"It's old news. I am glad that they have finally read the information contained in concluded investigations - as this information, showing that one destination was indicated while the final destination was different, and flights were camouflaged, is already known. Perhaps they found some other document showing that some flight data were wrong, but that does not change or in some significant way add to our investigation conclusions," Anusauskas told BNS.
The Vilnius-based Human Rights Monitoring Institute said on Monday that Reprieve had provided new flight data-related evidence to the European Court of Human Rights, updating information on circumstances in Abu Zubaydah's case against Lithuania.
"The published documents show that flight operators – aviation companies contracted by the CIA – would falsify flight itineraries and would switch planes in the middle of the itinerary in order to disguise the real destination. False information about itineraries would be also provided to the Lithuanian civil aviation institutions.

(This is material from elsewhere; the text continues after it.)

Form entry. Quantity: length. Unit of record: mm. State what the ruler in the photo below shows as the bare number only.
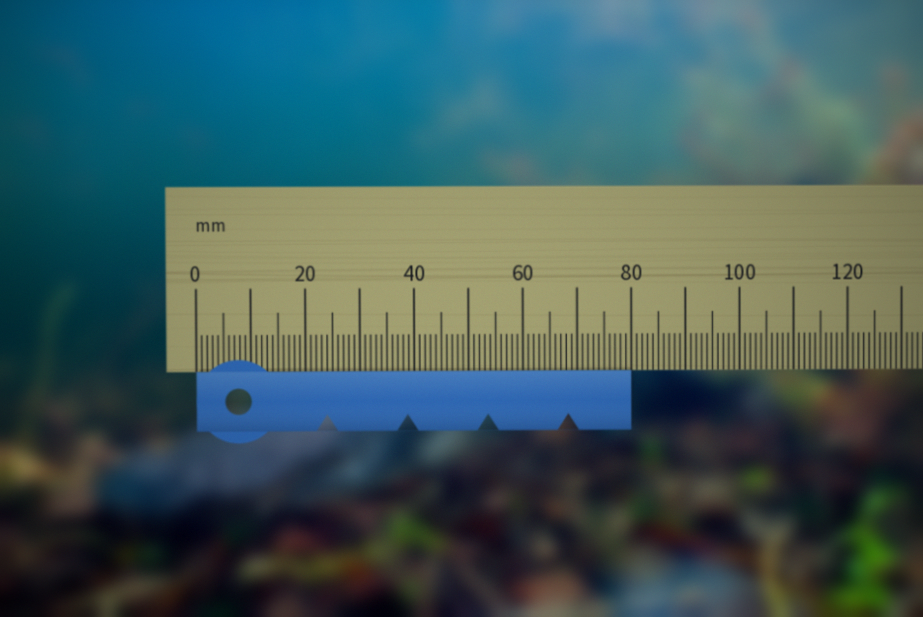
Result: 80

It was this false information that the Seimas Committee on National Security and Defense later based its parliamentary investigation into CIA activities in Lithuania on," the statement says.
It also adds that the parliamentary probe conclusions state that an N733MA plane contracted by the CIA landed in Palanga on 25 March 2006 and left for Porto in Portugal. But in reality this plane, owned by Computer Sciences Corporation, landed in Cairo, Egypt. Meanwhile another plane hired by the CIA from the same company waited there and soon left for Kabul, Afghanistan.
"This flight information matches previously published information that the secret CIA detention center in Lithuania was closed in early 2006 and the prisoners were moved to Afghanistan," the statement said.
"As I said, it's old news. Finally, if they think they have some new information, they can provide it to prosecutors for the investigation to be resumed," Anušauskas said.
Lithuanian prosecutors carried out an investigation into alleged existence of CIA prisons in Lithuania but dropped it in 2011 having concluded that there was no basis for criminal prosecution.
Their probe followed a request by the Seimas Committee on National Security and Defense, which, following 2009 reports in the US media about an alleged CIA prison in Lithuania, carried out its own investigation. It established that planes linked to the rendition of people detained by the CIA in official investigations crossed the Lithuanian airspace on numerous occasions in 2002-2005.
The investigation established that there were conditions created in Lithuania for bringing CIA detainees into the country and taking them out of the country, but it did not find evidence that any suspected terrorists were actually brought to Lithuania.